Gergely Suppan of TakarékBank said inflation could be around 2.7% for the full year. Inflation could fluctuate around 3% next year and average 2.8% for the year as a whole, he added.

K&H Bank chief analyst Dávid Németh noted how fuels and tobacco products had pushed inflation higher in June, adding that without these products inflation would have been unchanged from the 2.8% rate recorded in May. He predicted that CPI could stay above 3% for the remainder of the year and even reach 3.3-3.4% by December, but concurred that it should still average 2.8% for the year as a whole.
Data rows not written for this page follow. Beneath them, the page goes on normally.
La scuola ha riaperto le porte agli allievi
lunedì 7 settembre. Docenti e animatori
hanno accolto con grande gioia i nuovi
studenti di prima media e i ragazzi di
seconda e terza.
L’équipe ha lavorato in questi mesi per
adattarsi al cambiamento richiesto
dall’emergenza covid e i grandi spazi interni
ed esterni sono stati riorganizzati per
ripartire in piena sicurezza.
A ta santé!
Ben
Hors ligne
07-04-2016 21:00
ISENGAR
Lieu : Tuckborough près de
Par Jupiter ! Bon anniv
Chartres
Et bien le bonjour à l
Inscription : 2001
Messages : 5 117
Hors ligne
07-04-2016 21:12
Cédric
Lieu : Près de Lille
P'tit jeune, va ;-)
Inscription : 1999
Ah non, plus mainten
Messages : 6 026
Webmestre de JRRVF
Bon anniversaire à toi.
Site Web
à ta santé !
In the meantime, the Hungarian currency has been depreciated to record lows recently, even hitting the 330 mark against the euro. Analysts and the government agree that there are no macroeconomic reasons for the weakening forint, as the fundamentals of the Hungarian economy are stable.

At the end of June, National Bank of Hungary (MNB) governor György Matolcsy was summoned to appear before the Parliamentary Budget Committee on July 4 in order to provide an explanation for the depreciation of the currency. In a response issued by the MNB, it said it is only the Parliamentary Economic Committee that, under the law, has the right to hear the governor of the MNB, and therefore Matolcsy did not show up before the committee.  

As reported by MTI, the MNB claimed in its statement that László Varjú, chairman of the Budget Committee and an MP of the opposition DK party, had initiated the hearing “without knowing the central bank act, solely for political gain, while the central bank act clearly states that the primary goal of the MNB is reaching and maintaining price stability.”